Elles sont assez profondes je dois le reconnaitre. Ou faites vous vos courses autour (ou dans idéalement) de paris. Je cherche du savon et du produit pour mes jantes, qqc de plus performant que la **** que j'achete chez total... Bref, vous le comprendrez, je commence a serieusement m'interesser a toutes ces choses magnifiques que vous faites

Merci

Charles


----------



## ZrS

J'ai l'impression que ça devient de pire en pire d'avoir une "belle" voiture sur paris ou RP....

A mon avis, ton RS6, il faudrait l'utiliser que pour les déplacements avec dérrière un parking privé ou voiturier... etc...


----------



## Cefd

Hehe, voiturier surement pas... J'ai ete voiturier dans ma jeunesse et je sais ce qu'ils font avec les voitures!! 

Je fais pourtant hyper attention de tjs me garer correctement, jamais devant un bateau, jamais sur un passage clouté etc... Et pourtant...


Mon RS6 a une belle place de garage qui l'attend, il y a pour le moment une audi S4 qui y dort, et qui va partir quand le monstre arrive. L'a3 est ma voiture de tous les jours. Parfaite pour rouler dans paris tous les jours.


----------



## V3polo6n2

C'est clair qu'un RS6 ou un S4 n'est pas fait pour rouler tous les jours à Paris, sinon ça devient vite une épave. Déjà qu'en roulant rarement c'est la "récolte aux rayures..." 

Pour les magasins où l'on trouve des produits, il y en a très peu malheureusement, dans les Norauto et les Autobacs on trouve tout juste la gamme Meguiar's pas plus! Sinon dans certains supermarchés "Géant" on trouve des produits Autoglym (liste des revendeurs avec comparatifs de prix içi : http://www.esthauto.com/viewtopic.php?t=1705 ). Sinon on commande dans les mêmes shops que nos amis anglais (Clean Your Car, Autobrite) mais aussi des Espagnols/portugais : "Car Care Erope" ; "Autocare".

Ah si, Swissvax à un site en France où on peut commander leurs produits!
www.swissvax.fr

Voilà!


----------



## Cefd

Formidable, merci beaucoup. Il y a qq années je me souviens qu'avenue de la grande armée il y avait pas mal de magasins ou l'on trouvait des produits d'entretien. Ils existent toujours?? j'habite dans le 8° donc je passerai un de ces 4 jeter un coup d'oeil... Sauf si vous me dites que ca ne sert a rien que je me déplace...

Matériel fourni
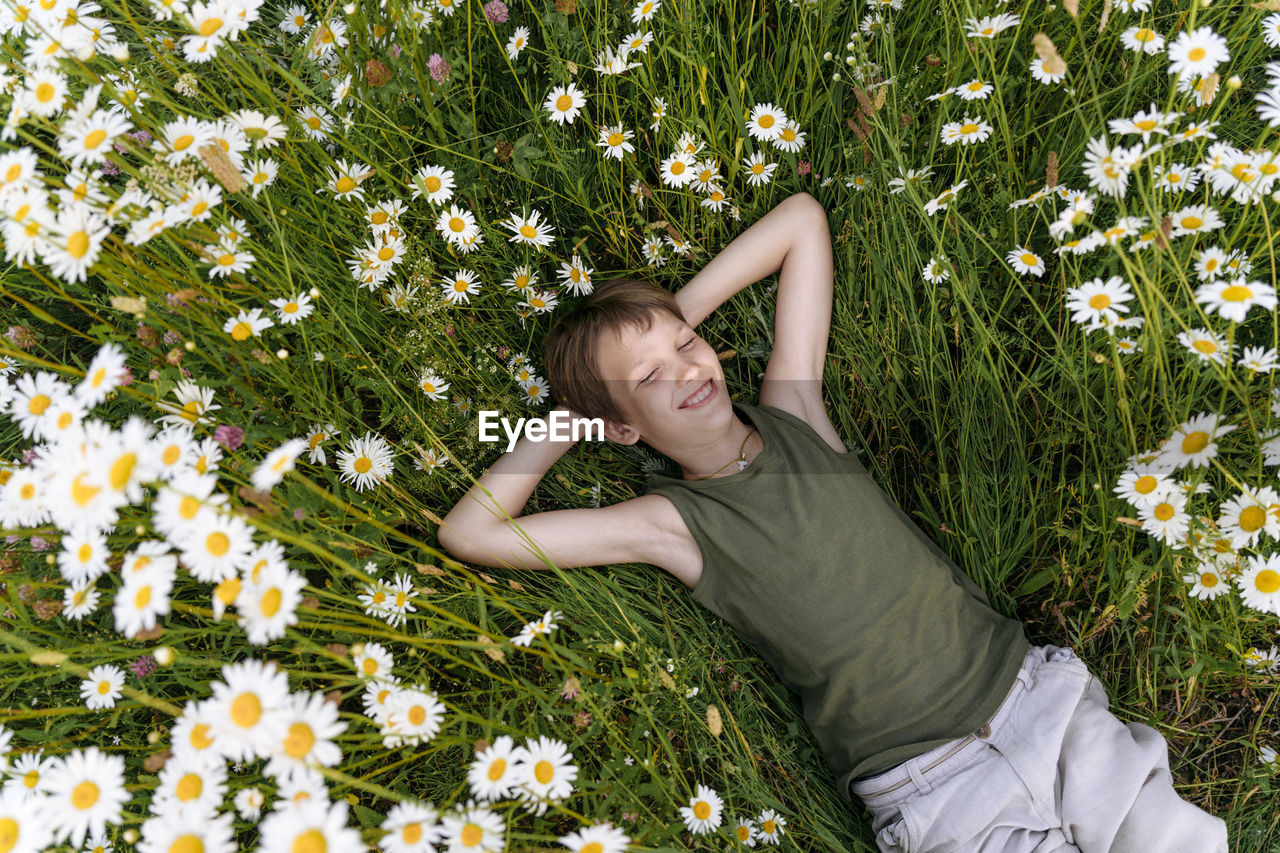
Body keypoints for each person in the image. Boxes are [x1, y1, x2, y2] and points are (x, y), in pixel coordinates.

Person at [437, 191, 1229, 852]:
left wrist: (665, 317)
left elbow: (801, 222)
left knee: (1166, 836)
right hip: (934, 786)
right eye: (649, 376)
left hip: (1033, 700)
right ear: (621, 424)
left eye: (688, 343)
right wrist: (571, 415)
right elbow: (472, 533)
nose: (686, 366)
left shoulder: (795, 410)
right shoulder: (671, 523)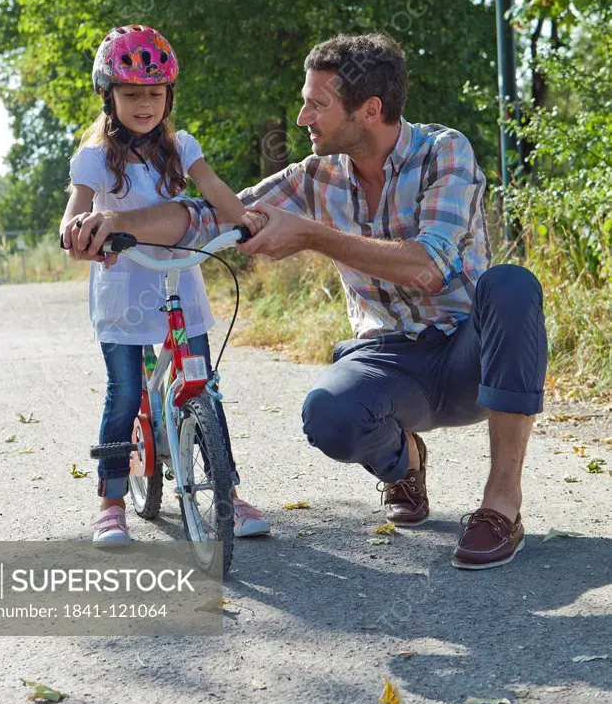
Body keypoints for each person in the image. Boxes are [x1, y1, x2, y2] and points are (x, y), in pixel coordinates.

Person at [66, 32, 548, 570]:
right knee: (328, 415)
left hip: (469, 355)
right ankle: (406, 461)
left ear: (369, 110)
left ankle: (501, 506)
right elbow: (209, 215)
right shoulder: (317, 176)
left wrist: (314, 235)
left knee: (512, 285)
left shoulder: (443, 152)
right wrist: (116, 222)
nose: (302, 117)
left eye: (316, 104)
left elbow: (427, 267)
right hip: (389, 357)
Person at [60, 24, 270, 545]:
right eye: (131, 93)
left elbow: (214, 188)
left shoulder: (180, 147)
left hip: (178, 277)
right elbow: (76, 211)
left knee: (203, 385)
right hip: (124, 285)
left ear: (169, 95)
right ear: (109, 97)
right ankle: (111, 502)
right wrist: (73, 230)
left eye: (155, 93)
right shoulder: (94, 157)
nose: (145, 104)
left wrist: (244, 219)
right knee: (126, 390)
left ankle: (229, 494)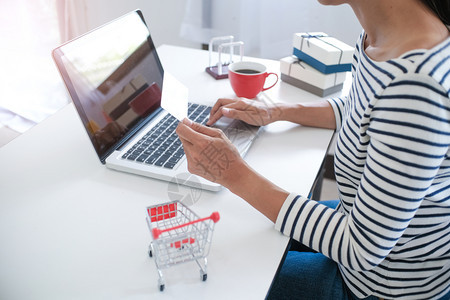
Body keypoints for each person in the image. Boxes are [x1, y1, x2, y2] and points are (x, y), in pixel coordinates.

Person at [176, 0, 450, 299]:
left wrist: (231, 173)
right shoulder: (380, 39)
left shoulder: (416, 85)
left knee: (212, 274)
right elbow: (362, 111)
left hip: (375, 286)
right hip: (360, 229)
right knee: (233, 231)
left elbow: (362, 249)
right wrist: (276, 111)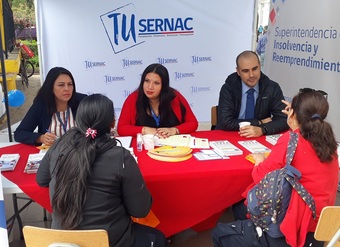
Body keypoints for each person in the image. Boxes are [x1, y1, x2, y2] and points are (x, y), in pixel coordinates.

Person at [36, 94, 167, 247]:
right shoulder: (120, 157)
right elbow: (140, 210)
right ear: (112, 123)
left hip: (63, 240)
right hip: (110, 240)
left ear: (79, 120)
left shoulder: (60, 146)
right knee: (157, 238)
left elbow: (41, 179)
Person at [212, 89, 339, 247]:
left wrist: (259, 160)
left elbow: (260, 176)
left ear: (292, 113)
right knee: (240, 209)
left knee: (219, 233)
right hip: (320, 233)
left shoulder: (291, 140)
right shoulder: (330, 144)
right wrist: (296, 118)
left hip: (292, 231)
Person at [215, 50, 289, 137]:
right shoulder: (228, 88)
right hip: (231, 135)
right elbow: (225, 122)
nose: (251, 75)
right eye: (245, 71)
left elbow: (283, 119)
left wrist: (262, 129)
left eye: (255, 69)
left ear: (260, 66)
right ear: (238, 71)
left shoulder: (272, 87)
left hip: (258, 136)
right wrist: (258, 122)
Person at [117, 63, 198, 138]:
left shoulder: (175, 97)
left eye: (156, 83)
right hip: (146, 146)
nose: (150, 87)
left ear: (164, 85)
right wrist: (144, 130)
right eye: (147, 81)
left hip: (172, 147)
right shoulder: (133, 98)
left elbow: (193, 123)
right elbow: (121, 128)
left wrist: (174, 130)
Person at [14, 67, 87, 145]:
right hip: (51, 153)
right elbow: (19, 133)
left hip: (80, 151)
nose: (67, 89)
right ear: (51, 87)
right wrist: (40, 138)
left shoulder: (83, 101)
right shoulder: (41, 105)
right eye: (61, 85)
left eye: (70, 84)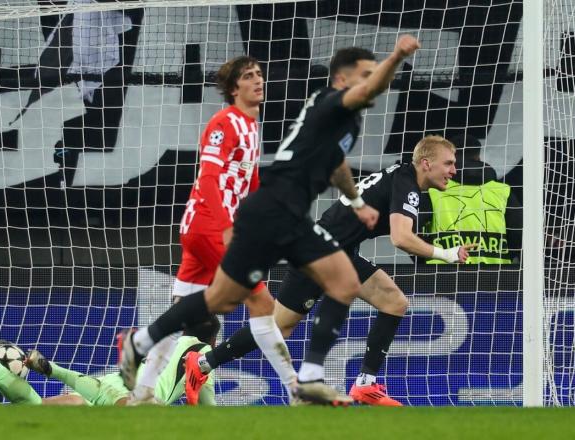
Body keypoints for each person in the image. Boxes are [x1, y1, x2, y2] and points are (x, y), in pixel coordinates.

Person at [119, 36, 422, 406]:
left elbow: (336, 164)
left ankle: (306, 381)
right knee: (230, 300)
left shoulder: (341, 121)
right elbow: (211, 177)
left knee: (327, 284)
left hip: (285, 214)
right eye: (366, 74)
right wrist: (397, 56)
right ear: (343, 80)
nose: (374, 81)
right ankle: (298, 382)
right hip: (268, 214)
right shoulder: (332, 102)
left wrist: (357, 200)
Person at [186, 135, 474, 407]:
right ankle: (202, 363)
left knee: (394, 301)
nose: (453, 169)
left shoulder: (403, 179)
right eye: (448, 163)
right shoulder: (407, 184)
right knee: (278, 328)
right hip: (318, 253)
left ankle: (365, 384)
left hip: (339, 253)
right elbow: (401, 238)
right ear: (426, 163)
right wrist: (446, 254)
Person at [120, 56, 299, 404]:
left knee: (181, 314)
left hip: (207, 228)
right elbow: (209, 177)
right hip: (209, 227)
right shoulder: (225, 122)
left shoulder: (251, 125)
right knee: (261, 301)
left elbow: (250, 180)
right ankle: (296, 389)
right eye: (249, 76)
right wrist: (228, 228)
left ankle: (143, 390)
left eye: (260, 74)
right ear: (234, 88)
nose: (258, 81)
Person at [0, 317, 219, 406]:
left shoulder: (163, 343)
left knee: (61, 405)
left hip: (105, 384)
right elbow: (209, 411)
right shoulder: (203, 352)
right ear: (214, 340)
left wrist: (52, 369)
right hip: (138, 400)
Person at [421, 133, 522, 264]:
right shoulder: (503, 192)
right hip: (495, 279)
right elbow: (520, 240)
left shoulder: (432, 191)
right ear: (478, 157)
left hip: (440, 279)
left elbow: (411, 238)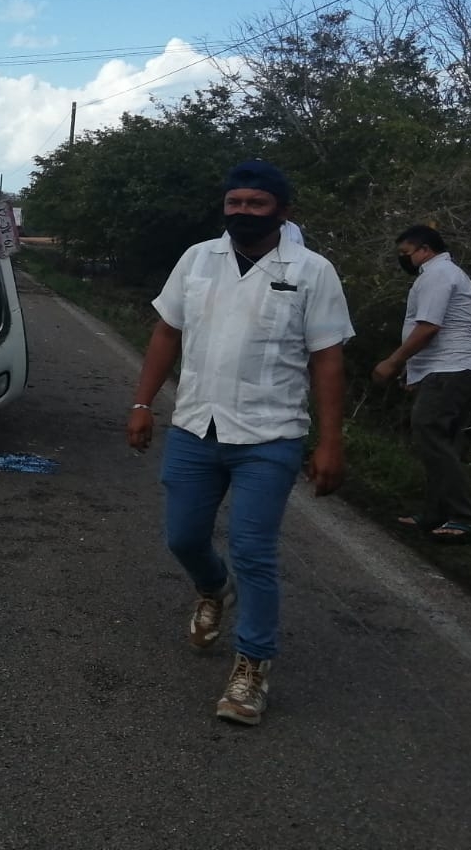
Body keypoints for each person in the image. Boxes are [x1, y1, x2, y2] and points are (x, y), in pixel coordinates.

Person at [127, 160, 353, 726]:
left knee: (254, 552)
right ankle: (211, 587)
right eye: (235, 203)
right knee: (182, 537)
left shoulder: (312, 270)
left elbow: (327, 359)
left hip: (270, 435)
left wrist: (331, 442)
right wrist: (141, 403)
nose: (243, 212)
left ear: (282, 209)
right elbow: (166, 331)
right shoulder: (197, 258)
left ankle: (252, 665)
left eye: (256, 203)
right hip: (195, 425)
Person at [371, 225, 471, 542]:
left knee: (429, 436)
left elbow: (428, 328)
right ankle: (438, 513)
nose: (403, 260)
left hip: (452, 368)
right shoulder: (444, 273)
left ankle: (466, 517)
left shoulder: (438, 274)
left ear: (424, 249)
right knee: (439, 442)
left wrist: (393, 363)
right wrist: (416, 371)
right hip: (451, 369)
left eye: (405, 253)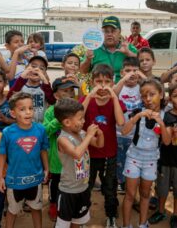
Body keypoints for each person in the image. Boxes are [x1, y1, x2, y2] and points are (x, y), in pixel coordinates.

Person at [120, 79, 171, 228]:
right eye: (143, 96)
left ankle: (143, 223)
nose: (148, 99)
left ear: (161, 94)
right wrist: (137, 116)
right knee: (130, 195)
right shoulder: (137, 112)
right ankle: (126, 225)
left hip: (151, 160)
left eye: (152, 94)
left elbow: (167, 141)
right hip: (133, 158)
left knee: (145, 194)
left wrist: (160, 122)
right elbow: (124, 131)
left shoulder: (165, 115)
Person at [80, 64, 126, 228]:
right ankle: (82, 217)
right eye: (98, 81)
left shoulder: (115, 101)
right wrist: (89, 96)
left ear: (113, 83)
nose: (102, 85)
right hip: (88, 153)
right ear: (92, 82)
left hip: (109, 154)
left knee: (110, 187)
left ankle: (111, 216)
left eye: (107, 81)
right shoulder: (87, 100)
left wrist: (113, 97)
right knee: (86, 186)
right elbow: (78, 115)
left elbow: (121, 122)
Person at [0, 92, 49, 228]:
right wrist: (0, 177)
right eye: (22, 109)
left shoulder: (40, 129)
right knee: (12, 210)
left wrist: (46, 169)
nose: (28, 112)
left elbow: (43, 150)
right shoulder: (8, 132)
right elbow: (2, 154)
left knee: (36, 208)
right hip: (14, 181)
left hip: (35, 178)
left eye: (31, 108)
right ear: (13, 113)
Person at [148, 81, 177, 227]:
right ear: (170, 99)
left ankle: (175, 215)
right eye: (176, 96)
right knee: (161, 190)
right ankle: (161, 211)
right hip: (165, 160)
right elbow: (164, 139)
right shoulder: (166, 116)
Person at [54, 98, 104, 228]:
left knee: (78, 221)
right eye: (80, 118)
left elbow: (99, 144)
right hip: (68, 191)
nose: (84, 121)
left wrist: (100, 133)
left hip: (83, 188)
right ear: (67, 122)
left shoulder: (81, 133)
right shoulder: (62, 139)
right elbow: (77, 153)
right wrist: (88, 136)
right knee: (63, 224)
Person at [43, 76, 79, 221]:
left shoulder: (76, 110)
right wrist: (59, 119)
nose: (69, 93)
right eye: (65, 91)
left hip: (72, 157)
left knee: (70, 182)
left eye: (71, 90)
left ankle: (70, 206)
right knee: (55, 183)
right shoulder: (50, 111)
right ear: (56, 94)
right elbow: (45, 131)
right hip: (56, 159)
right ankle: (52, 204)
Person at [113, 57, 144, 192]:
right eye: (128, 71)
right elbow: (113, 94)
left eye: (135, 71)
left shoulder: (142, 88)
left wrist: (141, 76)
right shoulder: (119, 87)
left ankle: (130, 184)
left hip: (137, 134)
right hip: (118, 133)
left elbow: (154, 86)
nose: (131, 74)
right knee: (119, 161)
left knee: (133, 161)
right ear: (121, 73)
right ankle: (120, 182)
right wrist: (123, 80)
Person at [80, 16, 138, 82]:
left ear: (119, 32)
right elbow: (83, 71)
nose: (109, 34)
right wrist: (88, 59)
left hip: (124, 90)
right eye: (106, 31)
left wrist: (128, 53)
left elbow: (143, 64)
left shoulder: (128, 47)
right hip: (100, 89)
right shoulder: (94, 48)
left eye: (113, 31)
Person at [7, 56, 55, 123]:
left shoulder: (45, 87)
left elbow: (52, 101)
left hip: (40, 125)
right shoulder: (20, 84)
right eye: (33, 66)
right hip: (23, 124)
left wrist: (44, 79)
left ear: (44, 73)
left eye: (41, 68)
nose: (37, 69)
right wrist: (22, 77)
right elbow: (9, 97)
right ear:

Consigne
Reproduisez à l'identique, dans la discussion sur les produits d'entretien automobile, tout ce qui va de « J'ai l'impression que » jusqu'à « ou voiturier... etc... ». Le matériel placé après le texte en est entièrement indépendant.

Réponse proposée
J'ai l'impression que ça devient de pire en pire d'avoir une "belle" voiture sur paris ou RP....

A mon avis, ton RS6, il faudrait l'utiliser que pour les déplacements avec dérrière un parking privé ou voiturier... etc...